The Provisions Under The High Court Of FCT-Abuja (Civil Procedure) Rules, 2018, Mandating Parties To Maintain Status Quo
The Provisions Under The High Court Of FCT-Abuja (Civil Procedure) Rules, 2018, Mandating Parties To Maintain Status Quo
By Hameed Ajibola Jimoh Esq.
The Provisions Under The High Court Of FCT-Abuja (Civil Procedure) Rules, 2018, Mandating Parties To Maintain Status Quo
My Words Of Commendation!

One of the very commendable achievements of the immediate past Chief Judge of FCT- Abuja (who just retired from the judicial service few weeks ago) was the novel inclusion in the new Rules of an injunctive (but un-appealable) provision which is contained in the Forms: 1, 2, 3, 4 and 5 prescribed by the Rules. From my legal practice experiences (in litigation), I understand the implications of this injunctive provision and its importance. I have also seen on some occasions where the registry of the High Court has always been very strict in compliance with this injunctive provision as some court’s processes filed without including this injunctive provision have been rejected for filing by the registry of the Court while directing counsel concerned to include the injunctive provision and then retender the process for filing. This paper is aimed at commending the efforts and or achievement of the Honourable, the Chief Judge of the High Court of FCT-Abuja, Honourable Justice Ishaq Usman Bello (now retired), for this great achievement that posterity would always remember His Lordship for! I also wish to state some of the importance and or implications of this injunctive provision now provided in the Rules, hence, this topic.
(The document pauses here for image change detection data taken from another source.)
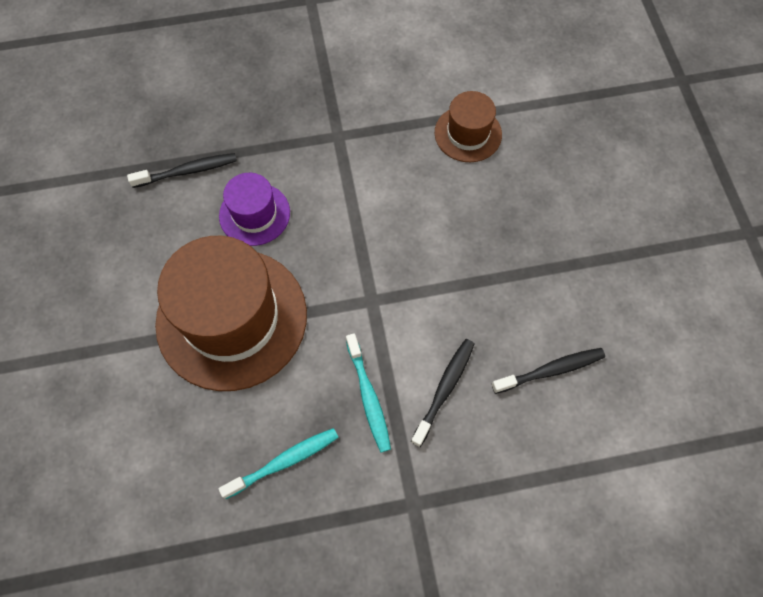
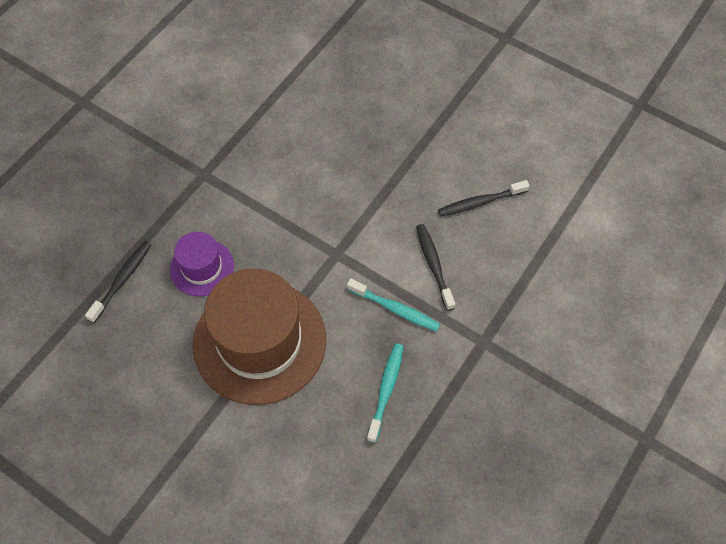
camera: 45 degrees left, 5 degrees down
(468, 134) = (287, 107): brown hat -> none
(551, 370) = (480, 202): black toothbrush -> black toothbrush turned 135 degrees counterclockwise

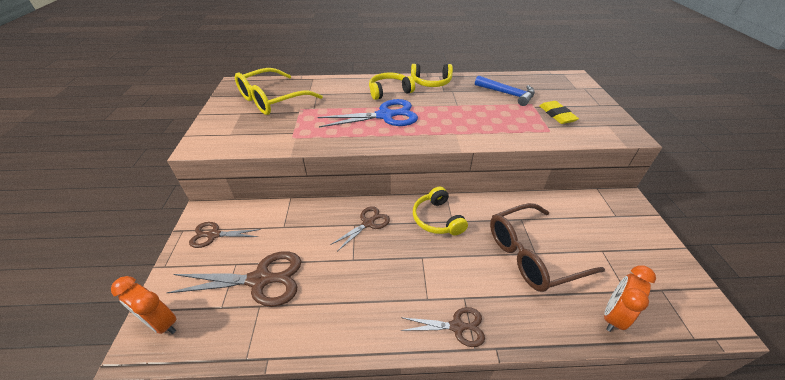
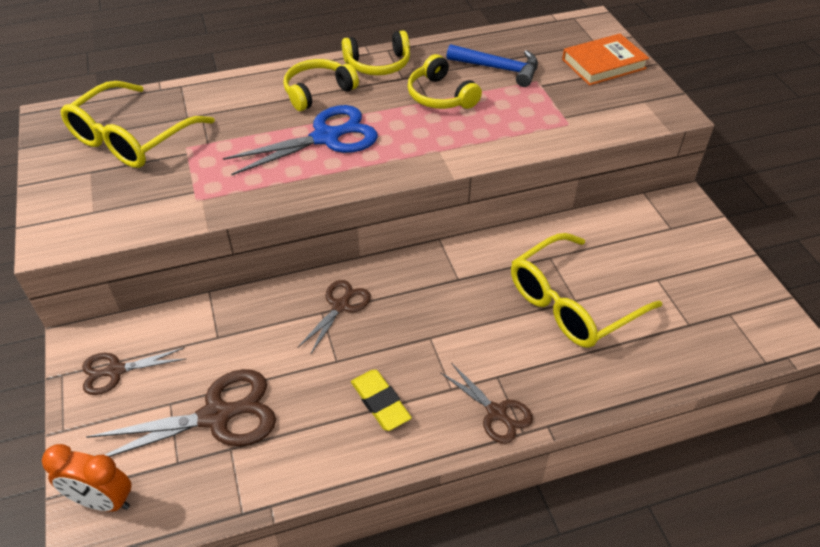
camera: 15 degrees left, 5 degrees up
(437, 219) = (436, 280): yellow headphones -> yellow headphones (440, 96)
(457, 327) = (496, 413): brown scissors -> brown scissors turned 60 degrees clockwise
(532, 255) = (572, 303): brown glasses -> yellow glasses
(557, 115) = (574, 95): yellow eraser -> yellow eraser (380, 402)
(580, 100) = (603, 64): none -> orange book
(613, 315) = (676, 357): orange clock -> none

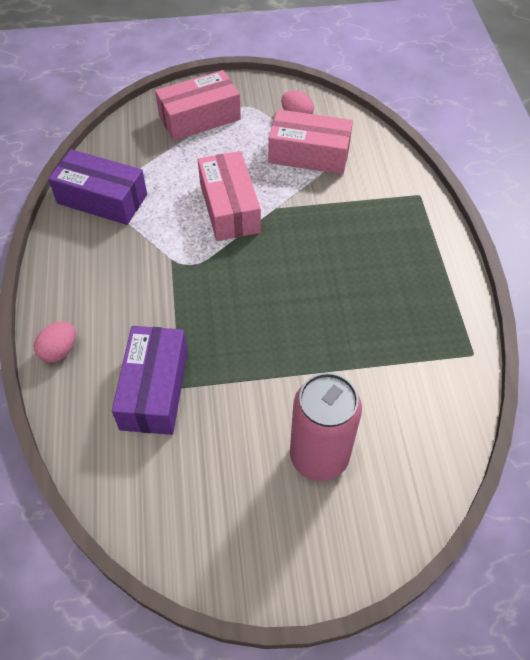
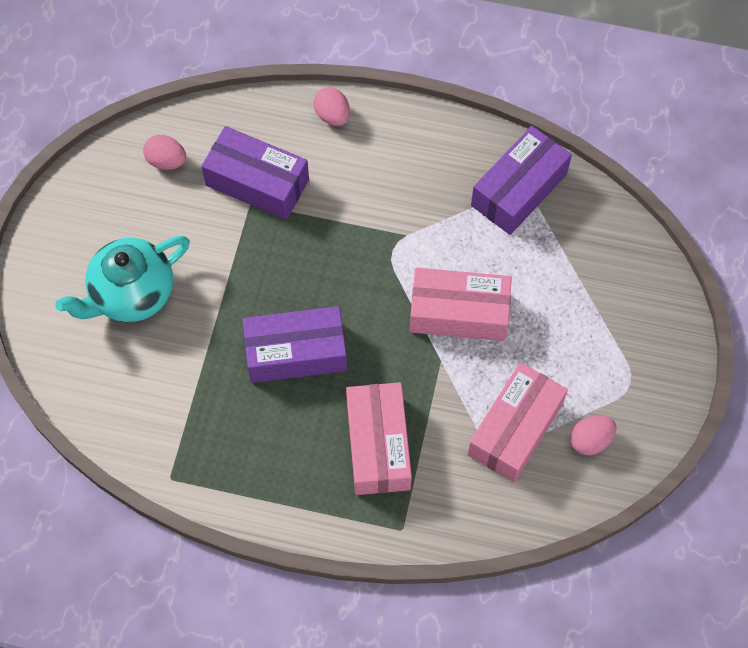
camera: 110 degrees right, 10 degrees up
(155, 484) = (166, 161): none -> pink egg
(199, 118) = (623, 325): pink box -> pink box (378, 445)
(314, 302) = (296, 352): none -> purple box
(319, 456) = (131, 294): pink can -> turquoise teapot

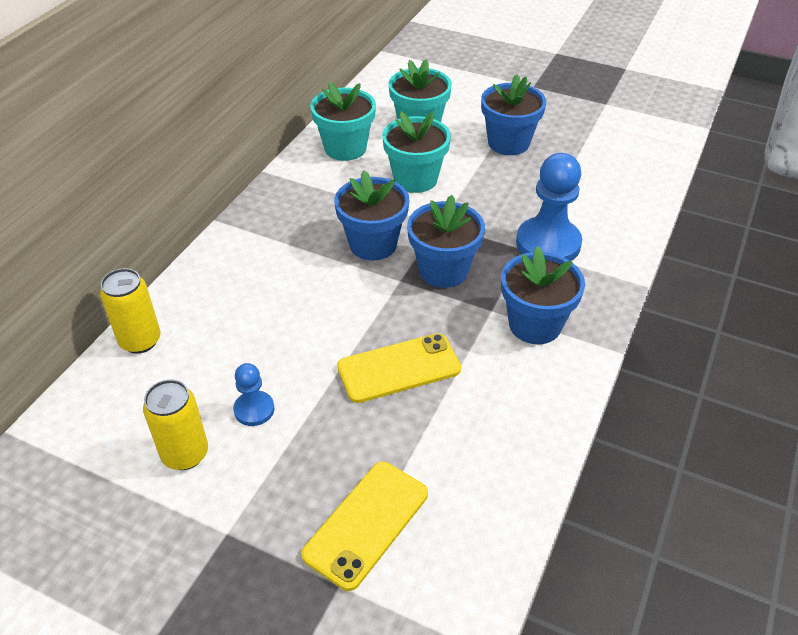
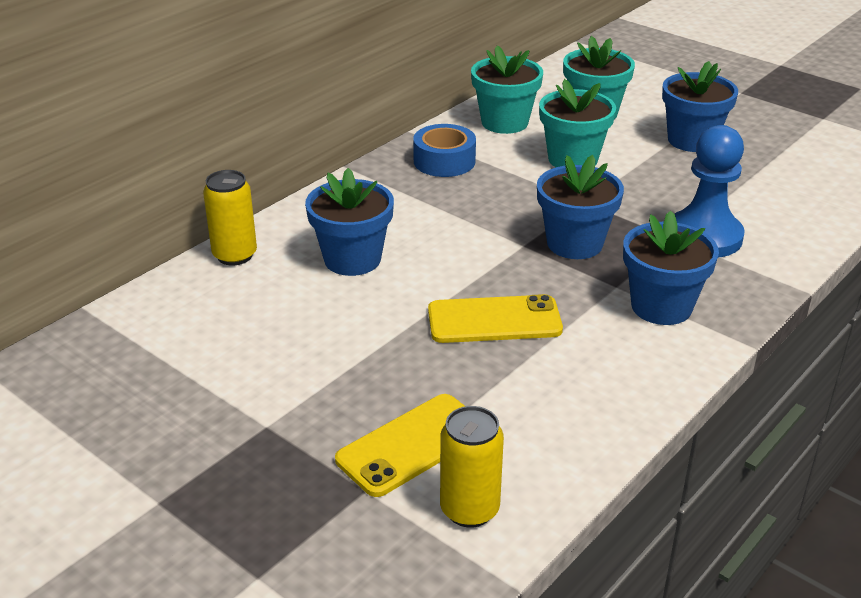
camera: 15 degrees right, 10 degrees down
(185, 454) = (247, 354): yellow can -> yellow can (469, 509)
(254, 409) = (329, 330): blue pawn -> none
(304, 199) = (444, 161): none -> blue tape
(373, 244) = (505, 210): blue flower pot -> blue flower pot (352, 259)

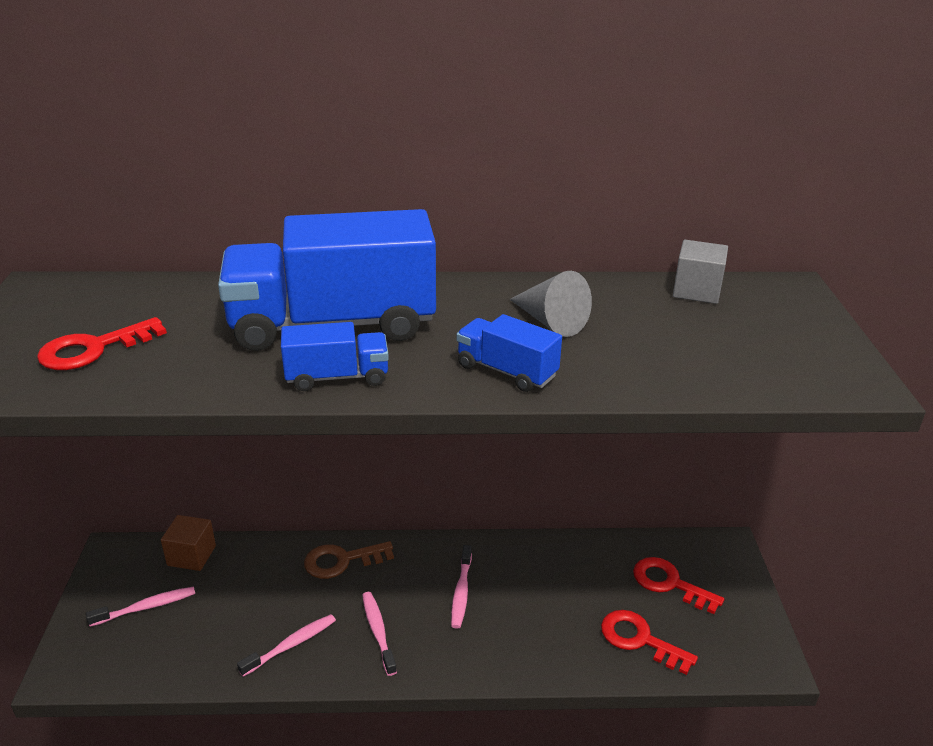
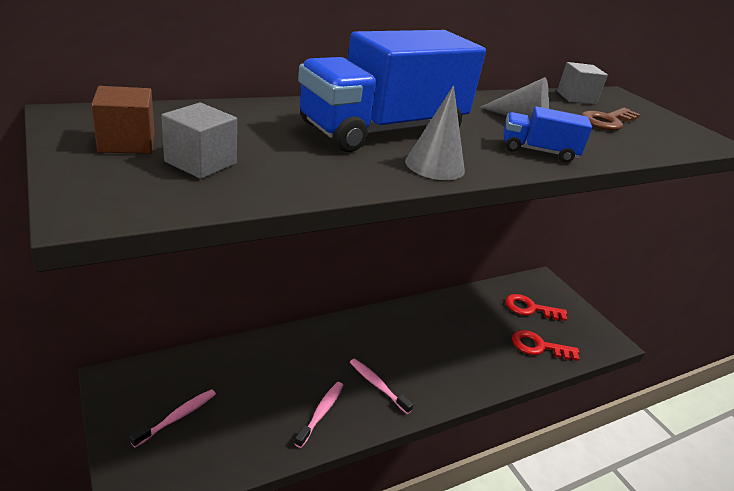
camera: 30 degrees left, 0 degrees up
(93, 349) = (201, 163): red key -> grey cube
(191, 555) = (190, 365): brown cube -> brown cube (127, 142)
(337, 377) = (435, 165): blue truck -> grey cone
(342, 561) = (315, 341): brown key -> brown key (607, 121)
(461, 592) = (414, 344): pink toothbrush -> none

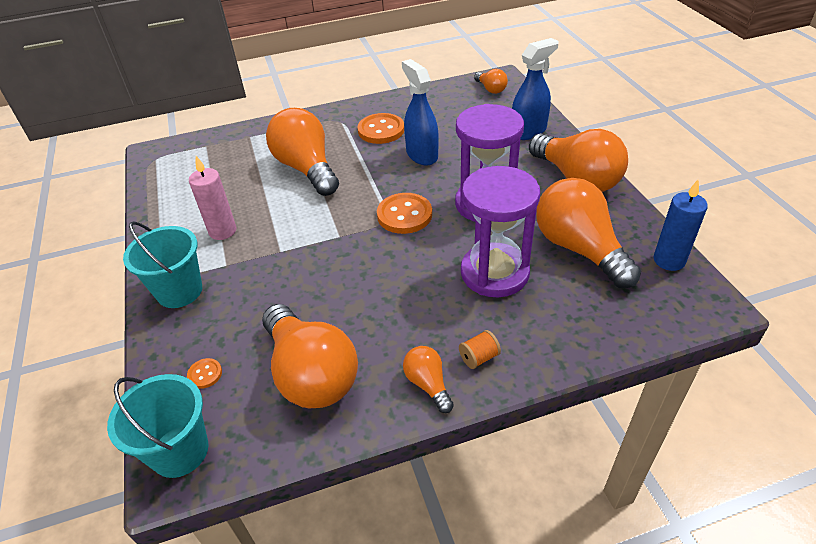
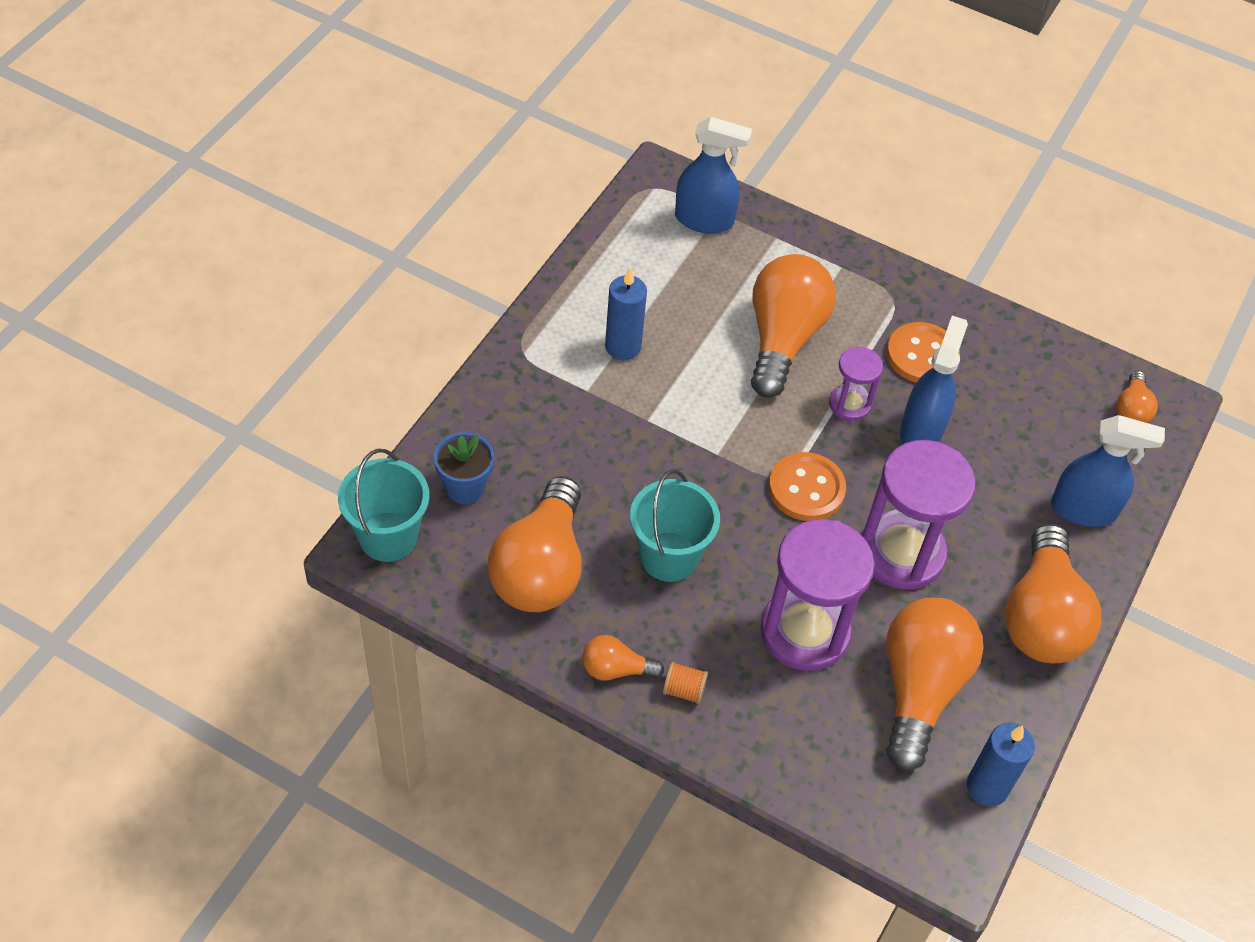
camera: 40 degrees right, 10 degrees up
(179, 291) = (523, 383): turquoise bucket -> turquoise bucket (669, 556)
(201, 153) = (704, 220): none -> blue spray bottle
(205, 374) = (465, 488): orange button -> blue flower pot
(222, 231) = (623, 347): pink candle -> blue candle
(375, 169) = (849, 404): none -> purple hourglass
(428, 384) = (616, 669): orange light bulb -> orange light bulb turned 105 degrees counterclockwise

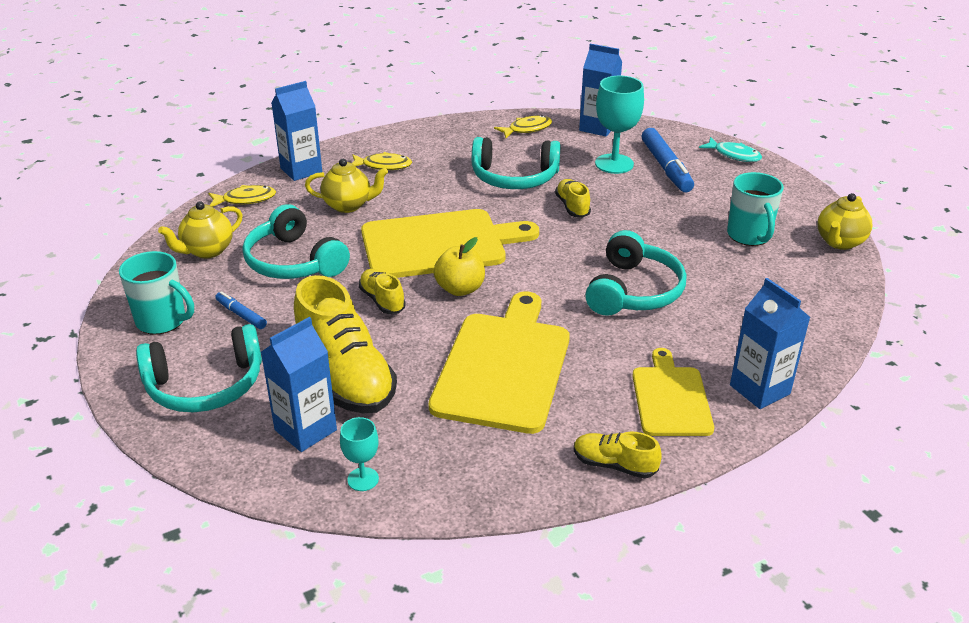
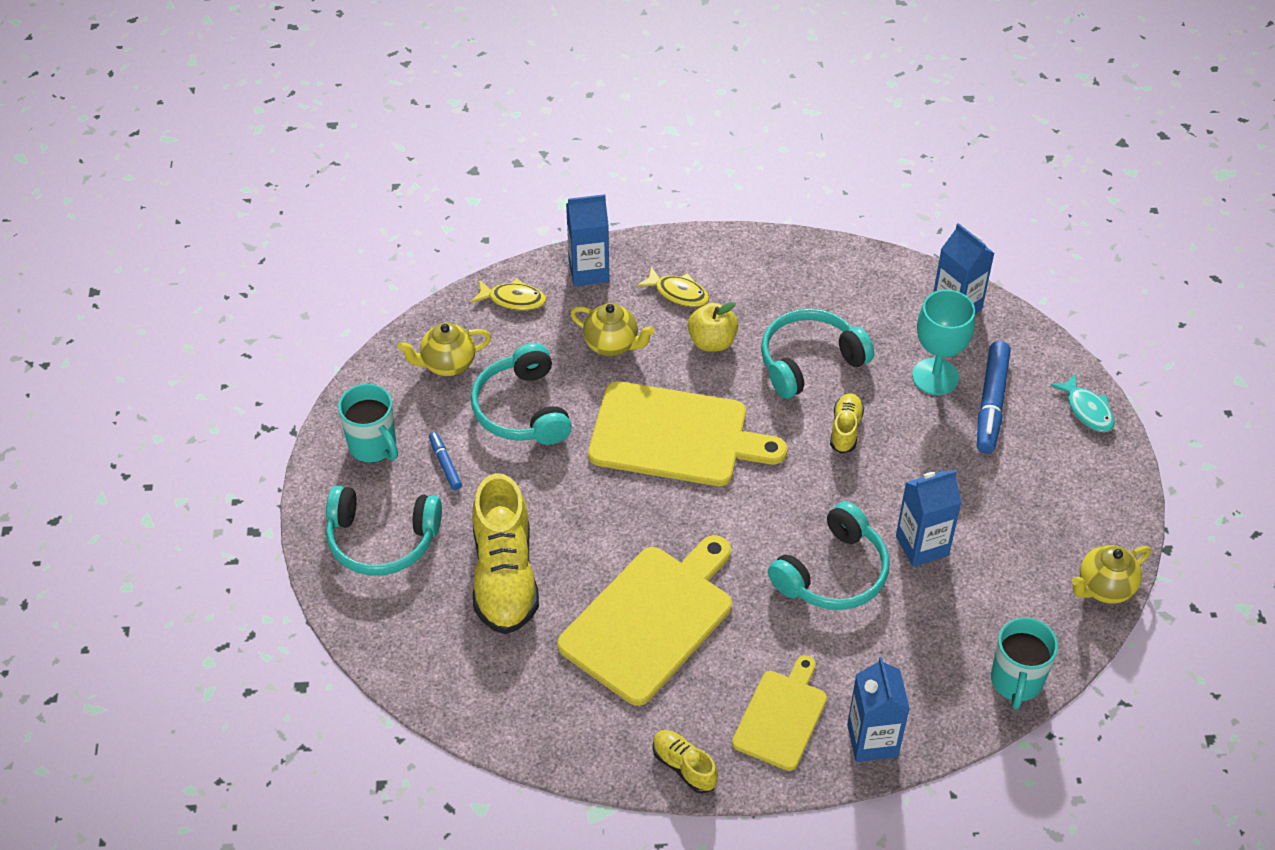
camera: 25 degrees right, 15 degrees up
(305, 430) = (444, 624): blue carton -> blue carton (922, 545)
(363, 479) = (467, 694): turquoise goblet -> none
(382, 300) = (581, 493): yellow shoe -> none
(460, 289) = (663, 506): yellow apple -> yellow apple (712, 342)
(514, 178) = (809, 361): turquoise headphones -> turquoise headphones turned 120 degrees clockwise
(527, 129) = (871, 283): yellow fish -> none
(749, 236) = (1010, 542): turquoise mug -> turquoise mug (1016, 681)

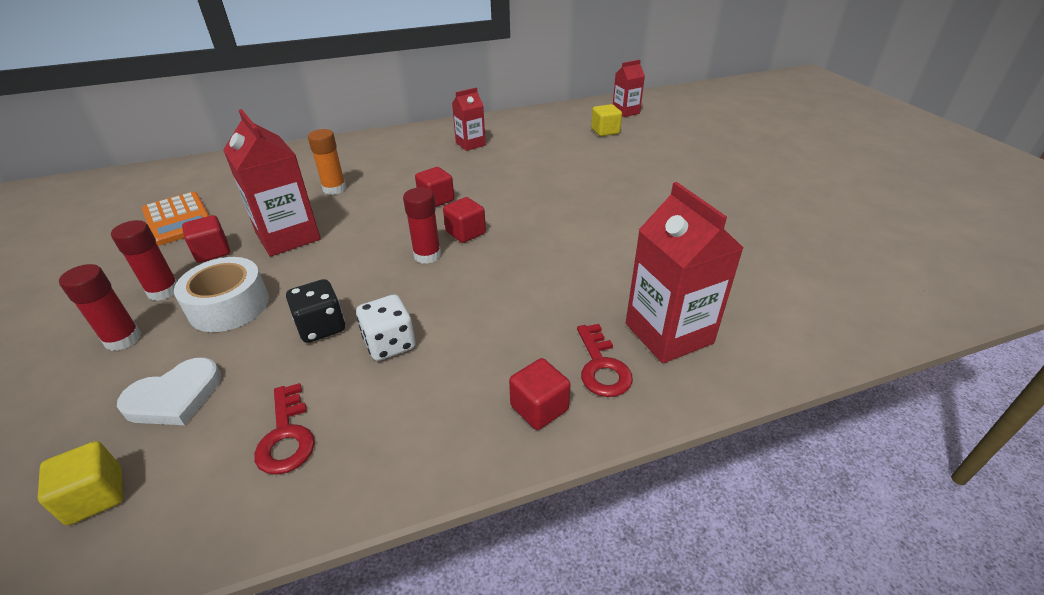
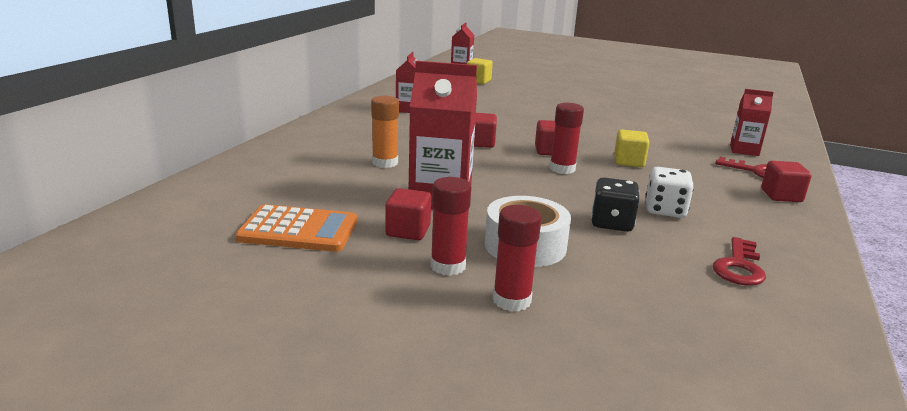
camera: 50 degrees left, 15 degrees down
(96, 496) = (747, 351): yellow cube -> yellow cube (629, 161)
(175, 397) = (642, 295): white heart -> none
(286, 436) = (739, 267): red key -> red key turned 90 degrees clockwise
(668, 333) = (744, 150): red carton -> red carton, size x0.57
Forms: 1, 2, 3, 4 and 5 of the Rules have similar provisions which provide as follows ‘TAKE FURTHER NOTICE that parties shall maintain status quo.’. This provision in my humble view is a preservative injunction, preserving the subject matter of litigation! I also recommend that all other courts in Nigeria imbibe this novel legacy! It should be noted that prior to this inclusion of this injunctive provision, parties or litigants especially the Plaintiff/Claimant would have to file an application for interim injunction and interlocutory injunction in order to restrain the Defendant by himself/herself or his/her agents or servants or assignors from either trespassing the subject matter of litigation or tampering with same and to preserve the subject matter of litigation pending the hearing of the interlocutory application or pending the hearing of the substantive suit (in the case of the interlocutory application/injunction). These applications however lasted for some few days and not forever except the perpetual injunction (i.e. usually sought in the substantive suit). Furthermore, the injunctive applications last for years even up to the Supreme Court of Nigeria while the substantive suit remain pending in court, hence, the entire suit lasts for years (even some of the parties or their necessary witnesses might have even died before the substantive suit is proceeded upon after all appeals on the injunctive applications must have been exhausted)! The economic impacts on the parties cannot also be overemphasized.
 
These negative impacts of these injunctive applications would confirm the statement that ‘justice delayed, is justice denied’! Fortunately and commendably, these negative impacts have now become no more in existence since the inclusion of the mandatory injunctive provision in the new Rules of the High Court of FCT-Abuja! So, there is no need for parties applying for injunctive order(s) of court anymore! In my humble view, this injunctive provision in the Rules of the Court, stands the position of an interlocutory injunction! These positive impacts of the inclusion are really commendable! More so, perhaps, the registry of the court is aware that some lawyers (with due respect to those lawyers) are very cunning, hence, the insistence of the registry on lawyers to include the injunctive provision in their originating processes where necessary! So, the process must first undergo the scrutiny of the registry of the court first before even coming before a Judge to decide! Even where the process escapes the scrutiny of the registry of the Court (one way or the other), any objection to the process is likely to render the said process incompetent having regard to the importance of the said inclusion as the court is likely to lack procedural jurisdiction to hear such matter where the procedures for initiating such jurisdiction has not been complied with! Furthermore, any party served with the originating process but goes ahead to do otherwise than as mandated by the injunctive provision is likely to have committed contempt of court for which he is liable to be charged with accordingly!

Therefore and finally, without any sentiment and or prejudice, I humbly commend this great but likely unnoticed achievement of His Lordship, Honourable Justice Ishaq Usman Bello (now retired) and pray that this His Lordship’s achievement as a legacy is never forgotten in the history of the FCT Court’s system! I also recommend that all other courts in Nigeria imbibe this novel legacy!